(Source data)
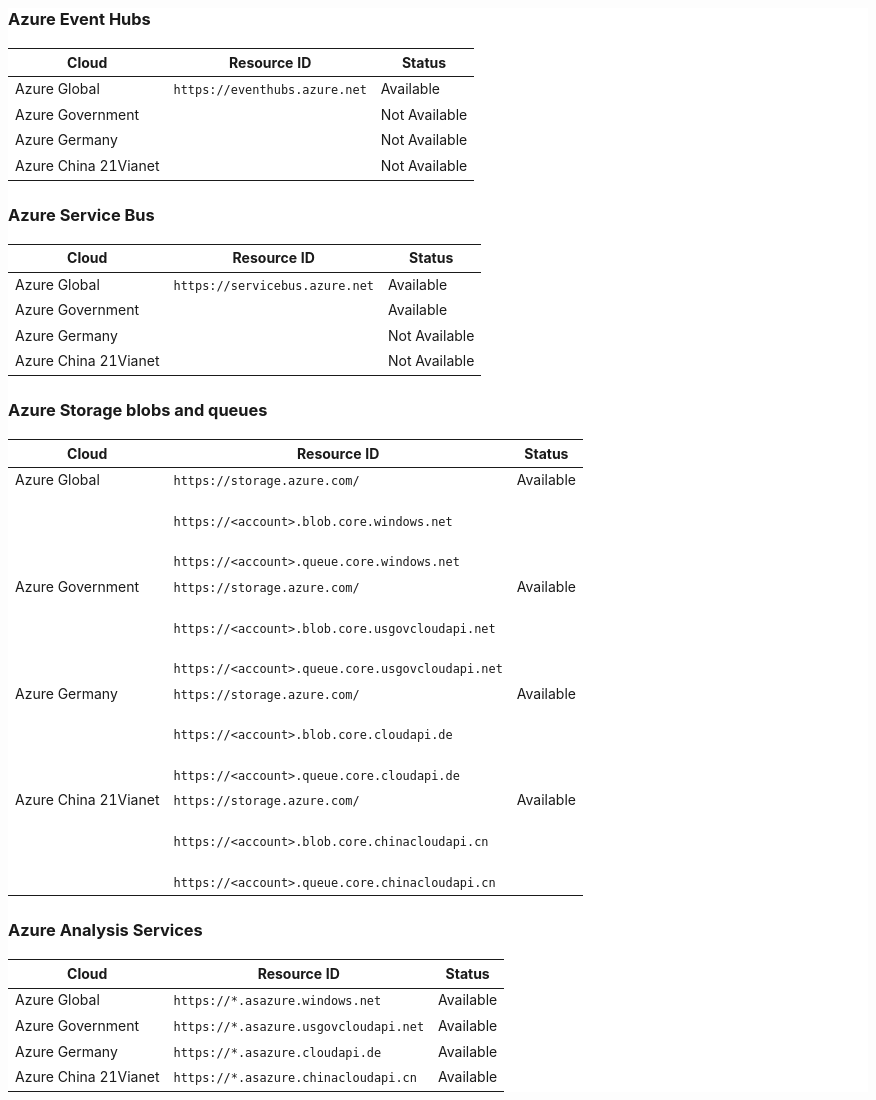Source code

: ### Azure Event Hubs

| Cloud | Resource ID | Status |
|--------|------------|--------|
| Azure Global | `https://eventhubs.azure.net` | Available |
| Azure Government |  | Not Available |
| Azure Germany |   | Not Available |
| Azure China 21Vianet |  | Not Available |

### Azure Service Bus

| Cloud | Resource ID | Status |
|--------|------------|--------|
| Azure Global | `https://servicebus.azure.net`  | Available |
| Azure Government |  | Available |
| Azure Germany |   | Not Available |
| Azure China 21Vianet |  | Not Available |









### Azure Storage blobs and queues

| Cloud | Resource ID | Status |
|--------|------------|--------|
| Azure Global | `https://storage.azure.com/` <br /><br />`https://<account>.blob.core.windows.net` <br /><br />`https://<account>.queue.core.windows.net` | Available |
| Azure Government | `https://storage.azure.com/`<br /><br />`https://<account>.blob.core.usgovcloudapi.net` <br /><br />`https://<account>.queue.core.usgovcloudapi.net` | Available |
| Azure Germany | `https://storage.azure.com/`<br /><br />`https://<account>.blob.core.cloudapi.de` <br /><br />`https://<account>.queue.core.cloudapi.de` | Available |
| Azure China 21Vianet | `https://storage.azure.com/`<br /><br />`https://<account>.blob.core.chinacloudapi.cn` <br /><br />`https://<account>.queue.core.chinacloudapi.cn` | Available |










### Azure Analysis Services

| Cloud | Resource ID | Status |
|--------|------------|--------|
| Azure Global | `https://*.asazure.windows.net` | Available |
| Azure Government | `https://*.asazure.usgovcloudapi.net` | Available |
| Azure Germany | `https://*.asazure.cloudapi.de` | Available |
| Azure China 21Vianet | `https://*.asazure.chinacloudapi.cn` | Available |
---
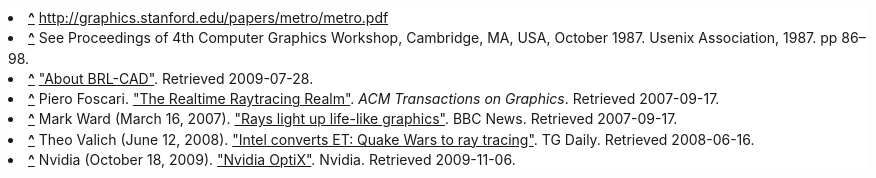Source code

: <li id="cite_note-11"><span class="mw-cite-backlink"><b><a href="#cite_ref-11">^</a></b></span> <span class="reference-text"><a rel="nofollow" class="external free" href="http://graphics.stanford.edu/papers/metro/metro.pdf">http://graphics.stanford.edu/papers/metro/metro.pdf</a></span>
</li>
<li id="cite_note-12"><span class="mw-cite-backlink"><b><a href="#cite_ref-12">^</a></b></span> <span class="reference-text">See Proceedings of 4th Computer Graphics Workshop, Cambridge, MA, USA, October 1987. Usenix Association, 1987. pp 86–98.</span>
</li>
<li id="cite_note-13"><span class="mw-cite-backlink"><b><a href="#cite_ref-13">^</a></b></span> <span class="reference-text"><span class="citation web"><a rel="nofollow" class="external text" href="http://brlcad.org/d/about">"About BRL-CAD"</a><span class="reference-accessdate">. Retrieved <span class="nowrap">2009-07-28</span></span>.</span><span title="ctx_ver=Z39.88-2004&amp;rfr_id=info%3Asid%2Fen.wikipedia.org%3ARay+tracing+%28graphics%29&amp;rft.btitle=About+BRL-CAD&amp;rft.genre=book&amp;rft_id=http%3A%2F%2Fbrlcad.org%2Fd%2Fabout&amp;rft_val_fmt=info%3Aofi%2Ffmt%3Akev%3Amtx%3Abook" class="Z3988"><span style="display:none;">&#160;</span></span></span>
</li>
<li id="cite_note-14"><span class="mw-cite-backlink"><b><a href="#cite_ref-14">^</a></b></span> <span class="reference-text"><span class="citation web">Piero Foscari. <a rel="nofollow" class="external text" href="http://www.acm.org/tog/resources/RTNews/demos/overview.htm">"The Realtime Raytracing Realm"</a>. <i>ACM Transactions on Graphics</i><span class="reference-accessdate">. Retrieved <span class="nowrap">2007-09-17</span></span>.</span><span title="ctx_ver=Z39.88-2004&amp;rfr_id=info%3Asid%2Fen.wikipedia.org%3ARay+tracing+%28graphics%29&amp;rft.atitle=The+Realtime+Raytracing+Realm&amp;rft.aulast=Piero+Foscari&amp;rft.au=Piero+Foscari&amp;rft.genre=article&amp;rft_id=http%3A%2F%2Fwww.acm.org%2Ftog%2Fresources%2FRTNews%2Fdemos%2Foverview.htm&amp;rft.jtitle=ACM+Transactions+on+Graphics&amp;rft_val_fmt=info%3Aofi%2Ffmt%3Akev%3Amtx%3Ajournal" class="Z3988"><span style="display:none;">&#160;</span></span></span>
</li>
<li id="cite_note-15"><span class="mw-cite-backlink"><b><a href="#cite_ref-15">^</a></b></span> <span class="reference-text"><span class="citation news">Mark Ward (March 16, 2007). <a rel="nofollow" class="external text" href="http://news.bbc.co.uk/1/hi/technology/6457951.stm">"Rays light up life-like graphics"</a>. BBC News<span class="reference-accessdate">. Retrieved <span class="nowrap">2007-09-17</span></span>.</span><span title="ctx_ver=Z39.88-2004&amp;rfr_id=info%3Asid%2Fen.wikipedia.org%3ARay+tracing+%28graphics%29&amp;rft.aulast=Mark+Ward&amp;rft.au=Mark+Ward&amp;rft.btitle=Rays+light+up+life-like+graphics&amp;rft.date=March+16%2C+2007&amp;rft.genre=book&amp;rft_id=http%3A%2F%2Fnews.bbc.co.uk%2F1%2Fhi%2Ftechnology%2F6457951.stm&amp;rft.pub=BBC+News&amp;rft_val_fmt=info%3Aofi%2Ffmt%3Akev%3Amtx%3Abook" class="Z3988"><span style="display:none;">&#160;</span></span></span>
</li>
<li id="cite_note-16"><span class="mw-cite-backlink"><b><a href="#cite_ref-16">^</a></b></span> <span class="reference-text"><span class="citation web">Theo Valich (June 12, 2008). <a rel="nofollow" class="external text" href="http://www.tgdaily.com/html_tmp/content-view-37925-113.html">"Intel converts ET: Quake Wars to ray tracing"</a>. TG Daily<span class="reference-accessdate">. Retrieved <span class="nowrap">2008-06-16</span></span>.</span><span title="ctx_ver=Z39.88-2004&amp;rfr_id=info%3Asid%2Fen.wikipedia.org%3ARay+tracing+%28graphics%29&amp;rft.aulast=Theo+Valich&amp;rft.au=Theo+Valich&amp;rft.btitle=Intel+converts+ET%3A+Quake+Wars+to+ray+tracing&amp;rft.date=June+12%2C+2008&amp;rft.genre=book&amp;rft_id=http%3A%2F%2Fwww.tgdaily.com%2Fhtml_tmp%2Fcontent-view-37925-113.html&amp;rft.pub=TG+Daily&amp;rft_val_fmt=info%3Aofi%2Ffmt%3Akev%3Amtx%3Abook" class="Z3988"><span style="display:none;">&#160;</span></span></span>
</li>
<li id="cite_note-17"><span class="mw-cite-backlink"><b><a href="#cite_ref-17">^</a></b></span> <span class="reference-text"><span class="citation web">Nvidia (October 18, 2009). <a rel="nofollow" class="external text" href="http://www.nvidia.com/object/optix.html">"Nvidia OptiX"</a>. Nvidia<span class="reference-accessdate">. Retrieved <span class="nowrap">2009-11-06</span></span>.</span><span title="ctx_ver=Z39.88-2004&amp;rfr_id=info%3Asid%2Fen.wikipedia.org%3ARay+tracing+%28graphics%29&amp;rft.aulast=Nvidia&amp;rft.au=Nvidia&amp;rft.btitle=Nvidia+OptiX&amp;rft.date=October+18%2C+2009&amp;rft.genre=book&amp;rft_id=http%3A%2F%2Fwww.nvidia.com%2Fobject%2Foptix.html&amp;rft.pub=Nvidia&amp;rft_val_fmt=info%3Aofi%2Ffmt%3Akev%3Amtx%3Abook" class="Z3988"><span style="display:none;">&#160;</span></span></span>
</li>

What the exercise asks →
Only lines that contain the string "chinacloudapi" count; pick each one out of the records and copy it.

Task answer →
| Azure China 21Vianet | `https://storage.azure.com/`<br /><br />`https://<account>.blob.core.chinacloudapi.cn` <br /><br />`https://<account>.queue.core.chinacloudapi.cn` | Available |
| Azure China 21Vianet | `https://*.asazure.chinacloudapi.cn` | Available |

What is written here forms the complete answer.